Quella notte, la diplomatica Daviau non sarebbe riuscita a dormire. Nonostante il tranquillo pomeriggio trascorso con il sergente americano dopo l’ispezione e l’ordine di smantellamento, prima di essere riaccompagnata in hotel con l’automobile requisita dalle forze d’occupazione, potendo contare sulla protezione dell’esercito, contro improbabili tentativi di rivalsa da parte del personale della Mannersmann di Colonia. Nella sua mente ormai stanca, infatti, il gigante dei cieli non compariva come il goffo e delicato arnese che gli aveva assicurato Stephenson, sarebbe stato, spinto a malapena innanzi dal Gotha delle fabbriche di motori tedesche. Bensì una possente fortezza dei cieli, difesa da dozzine di mitragliatrici e cannoni, ricoperta da una solida corazza e scortata da un intero stormo di caccia. Tra le nubi distanti sopra le onde oceaniche, seguita dalla forma indistinta di un secondo stormo equivalente, e poi un terzo ed un quarto. Una potenza bellica in grado di radere al suolo un’intera città, in un vortice di fiamme mostruoso e terrificante.
Lei, nel profondo, iniziava a comprenderlo.
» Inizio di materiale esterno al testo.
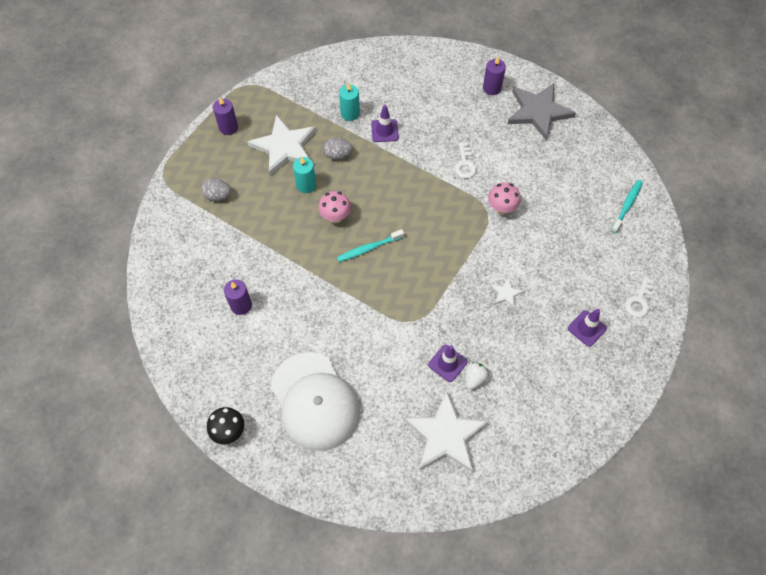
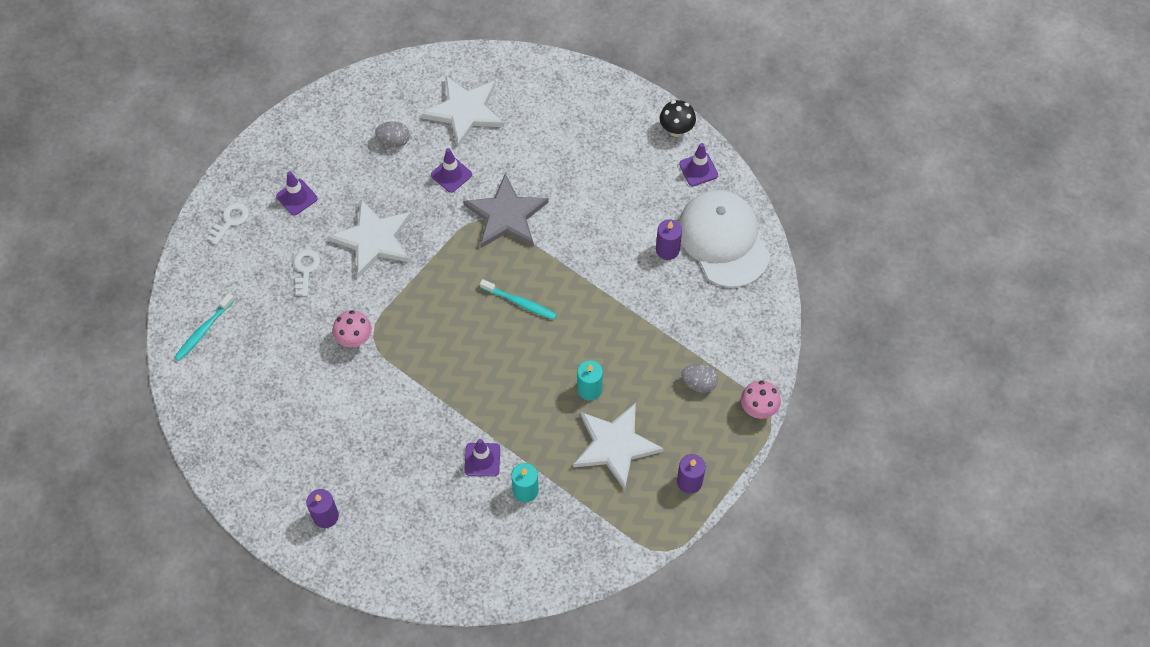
camera: 175 degrees left, 0 degrees up
white cap [271,352,360,451] -> white cap moved to [678,190,770,287]
pink mushroom [318,191,351,223] -> pink mushroom moved to [741,380,781,419]
grey egg [323,137,353,160] -> grey egg moved to [375,121,410,147]
turquoise toothbrush [337,229,404,262] -> turquoise toothbrush turned 45 degrees clockwise [480,279,557,320]
white key [455,142,477,178] -> white key moved to [294,249,320,296]
white strawberry [466,362,489,390] -> none
white star [491,278,524,308] -> white star [328,199,411,278], size x2.32
grey star [508,83,576,141] -> grey star moved to [463,173,549,248]
none -> purple traffic cone [679,143,718,186]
Che se pure una simile visione era impossibile, con il livello della tecnologia di questo 1919, prima o poi sarebbe diventata realtà. Schiere infaticabili di uomini, come i nani della leggenda dei Nibelunghi, lavoravano nel sottosuolo delle grandi potenze, per assicurargli strumenti adeguati a condurre l’ultima, irrimediabile devastazione. Un giorno, bombe in grado di colmare lo spazio tra le guglie del duomo di Colonia avrebbero trasformato l’umanità. O forse una singola bomba, nella ricerca universale del concetto di perfezione. Un’arma talmente potente da rendere inutile tutte le altre. Una visione che nessun incubo, allo stato dei fatti, sarebbe mai riuscito a sostituire.